Buru-buru aku merapikan alat tulisku lalu berlari mengikutinya.
Kami baru saja sampai di koridor yang berada di lantai satu ketika panggilan itu terdengar.

"Abay!"

Bae menoleh, aku juga.
Tampak seorang perempuan berperawakan mungil melangkah mendekat.

Cantik alami.

Rambutnya lurus sebahu, kulitnya kecoklatan, senyumnya menawan, dan matanya bening. Walau sedikit kurus, ia tetap saja terlihat menarik.

"Rangkuman yang kujanjikan udah selesai. Nih." Ia menyodorkan sebuah buku catatan tebal.

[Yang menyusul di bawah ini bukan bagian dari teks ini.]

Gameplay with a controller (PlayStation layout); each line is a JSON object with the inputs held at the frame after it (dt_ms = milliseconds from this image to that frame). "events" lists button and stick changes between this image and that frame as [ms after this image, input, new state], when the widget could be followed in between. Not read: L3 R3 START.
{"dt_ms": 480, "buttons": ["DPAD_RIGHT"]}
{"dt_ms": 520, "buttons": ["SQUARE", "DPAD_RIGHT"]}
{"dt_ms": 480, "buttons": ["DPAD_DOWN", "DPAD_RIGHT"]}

Bae menerimanya dengan wajah semringah. "Wuih, makasih, ya," ucapnya.

"Eh, Zoya, kenalin ini Sisca." Bae memperkenalkan. "Kami satu jurusan."

Aku dan perempuan bernama Sisca itu saling menyapa ramah.

"Ntar dibahas lagi, ya. Sekarang aku mau ke perpus dulu." Sisca menyudahi obrolan lalu undur diri dengan sopan.

Setelah dia pergi, aku melirik Bae yang masih nampak tersenyum hingga bayangan Sisca hilang di lorong ruangan.

"Yuhuuu ... Gebetan, ya?" godaku.

Bae memasukan buku tersebut ke tas, bibirnya berdecak. "Apaan, sih?"
Ia beranjak.

"Pasti gebetan ya?" Aku mengikuti langkahnya.

"Temen."

"Cantik gitu, nggak mungkin cuma temen."

"Dibilangin, kok," bantah Bae.

"Kalo toh emang gebeten nggak apa-apa, Bae. Kamu tuh emang perlu kencan, biar jiwa ragamu nggak kering kerontang, biar duniamu berbunga-bunga kayak aku dan---"

Kalimatku terhenti ketika tiba-tiba Bae melingkarkan lengannya ke leherku lalu membekap mulutku dengan telapak tangannya. "Berisik," desisnya. Dan ia menyeretku ke kantin.

°°°

[Aku pulang agak malam. Masih ada acara bareng teman.]

Pesan singkat itu kukirimkan ke nomor Mami dan Mas Aron.
Bae juga. Aku bahkan memintanya pulang lebih dulu karena tadi kami berangkat ke kampus bersama.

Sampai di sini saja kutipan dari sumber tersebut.